Hier la journée a été compliquée mais c’est notre faute car on a voulu faire de l’innovation, disons qu’on aimerait adapter un peu une machine incluse dans un système expérimental, ce qui lui donnerait une configuration originale, moyennant un peu de main d’œuvre d’un ingénieur d’étude et l’achat d’une pièce de quelques dizaines d’euros. Mais avoir des idées c’est bien, mais les concrétiser est compliqué à l’université.

L’ingénieur d’étude connait une boite qui a la pièce en question dans son catalogue (disons un truc qui peut faire l’affaire, moyennant une adaptation maison). Il fait donc une demande d’achat à la gestionnaire du labo en joignant un devis. Elle lui répond qu’il faut non pas un seul devis mais trois devis, tu sais c’est à cause des marchés et des remises en compétition de fournisseur pour faire jouer la concurrence. « Même pour un achat de quelques dizaines d’euros » ? « Oui et ça serait pareil pour un centime d’euro ! » Donc l’IE recherche d’autres fournisseurs, ce qui n’est pas une chose simple car la pièce en question n’est vraiment à grande diffusion. Comme il ne trouve pas, on tente de l’aider un peu, sans grand succès. La gestionnaire suggère alors qu’on demande au fournisseur un certificat d’exclusivité. Le fournisseur ne répond pas, certainement qu’il n’a pas envie de perdre du temps avec une éventuelle commande de quelques dizaines d’euros (ou bien la pièce n’est pas exclusive du tout ?). On finit par trouver un second fournisseur et la gestionnaire nous dit « bon ça devrait aller » (donc 3 devis, on peut s’en passer ?). La dernière étape est celle du code nacre, ça prend du temps de chercher son code dans les 36159 lignes du fichier Excel. Ensuite ça s’enclenche avec le service gestionnaire du contrat au niveau de l’établissement, sans compter qu’à un moment il faudra aussi l’aval du responsable financier de l’Université.

Faisons un petit bilan comptable de type « coûts complets » de l’opération :

  • L’achat est de 30 €,
  • Ensuite il faut compter le temps passé pour l’opération du coté des demandeurs (les chercheurs) : j’estime que ça a mobilisé un IE pendant une demi-journée + des collègues plus ponctuellement. Je compte donc une journée entière (sans exagérer) = 120 €,
  • Enfin il y a le temps passé par des gestionnaires. Là c’est plus difficile à estimer car ce n’est pas mon métier mais je vais me baser sur un calcul fait il y a quelques années qui disait que le coût d’un acte administratif lié à un achat est de 70 € (quelque soit le montant de l’achat).

On veut donc commander une petite pièce de 30 € mais au final, celle-ci coute en réalité 220 €, soit ici proche de 10 fois le prix de l’achat.

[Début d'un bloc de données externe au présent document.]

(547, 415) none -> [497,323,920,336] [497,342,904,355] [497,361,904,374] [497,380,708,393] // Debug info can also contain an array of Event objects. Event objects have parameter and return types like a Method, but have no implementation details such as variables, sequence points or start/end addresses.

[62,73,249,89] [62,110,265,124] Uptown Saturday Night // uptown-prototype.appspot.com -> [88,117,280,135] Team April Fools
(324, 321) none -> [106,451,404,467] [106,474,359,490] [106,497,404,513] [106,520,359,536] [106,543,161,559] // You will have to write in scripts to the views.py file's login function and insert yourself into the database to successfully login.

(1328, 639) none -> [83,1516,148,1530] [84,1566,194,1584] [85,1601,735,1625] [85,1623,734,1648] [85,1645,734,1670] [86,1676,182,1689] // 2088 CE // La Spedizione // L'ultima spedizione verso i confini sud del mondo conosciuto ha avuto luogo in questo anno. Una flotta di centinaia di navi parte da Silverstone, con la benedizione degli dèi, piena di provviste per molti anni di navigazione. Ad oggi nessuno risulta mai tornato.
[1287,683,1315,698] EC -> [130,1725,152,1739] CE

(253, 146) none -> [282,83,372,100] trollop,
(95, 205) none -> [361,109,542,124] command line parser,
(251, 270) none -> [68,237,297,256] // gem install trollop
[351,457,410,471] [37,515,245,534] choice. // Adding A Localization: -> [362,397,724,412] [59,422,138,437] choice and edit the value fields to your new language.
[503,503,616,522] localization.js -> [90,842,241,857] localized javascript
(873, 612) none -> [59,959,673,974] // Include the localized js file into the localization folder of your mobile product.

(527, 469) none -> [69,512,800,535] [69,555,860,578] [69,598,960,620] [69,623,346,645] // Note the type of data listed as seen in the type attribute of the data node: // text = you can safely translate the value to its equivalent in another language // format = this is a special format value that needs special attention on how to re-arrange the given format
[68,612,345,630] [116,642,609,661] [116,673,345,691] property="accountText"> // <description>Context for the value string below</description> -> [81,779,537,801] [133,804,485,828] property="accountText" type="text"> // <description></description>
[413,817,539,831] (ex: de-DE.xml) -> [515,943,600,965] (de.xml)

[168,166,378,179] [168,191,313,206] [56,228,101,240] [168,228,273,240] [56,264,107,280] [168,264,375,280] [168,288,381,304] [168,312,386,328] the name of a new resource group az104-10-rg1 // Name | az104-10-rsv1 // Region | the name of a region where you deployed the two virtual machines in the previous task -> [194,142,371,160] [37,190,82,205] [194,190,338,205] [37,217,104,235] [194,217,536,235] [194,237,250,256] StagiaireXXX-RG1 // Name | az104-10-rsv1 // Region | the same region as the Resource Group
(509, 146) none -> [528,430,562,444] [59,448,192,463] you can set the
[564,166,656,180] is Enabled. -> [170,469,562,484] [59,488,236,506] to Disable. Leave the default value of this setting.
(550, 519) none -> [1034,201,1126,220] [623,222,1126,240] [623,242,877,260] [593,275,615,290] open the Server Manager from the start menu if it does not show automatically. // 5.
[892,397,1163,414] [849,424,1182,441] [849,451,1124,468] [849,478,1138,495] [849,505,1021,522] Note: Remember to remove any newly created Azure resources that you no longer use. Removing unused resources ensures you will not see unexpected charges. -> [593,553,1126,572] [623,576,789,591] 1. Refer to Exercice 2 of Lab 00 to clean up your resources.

Je peux comprendre qu’il y ait diverses étapes de contrôles (ici trois niveaux : deux gestionnaires et le responsable financier), l’argent public se doit d’être dépensé dans les règles (mise en concurrence, recherche du meilleur prix, …). Le contribuable peut être rassuré. Mais le contribuable doit aussi comprendre que l’essentiel de son argent est consommé pour financer une bureaucratie qui est devenue asphyxiante depuis de nombreuses années. Je doute fort que tout ça soit très efficace et constructif car il est évident que la grande partie de l’argent est en réalité consommé pour nourrir notre délire bureaucratique.

De notre côté, nous les universitaires, on aimerait faire de la recherche mais on en a de moins en moins le temps.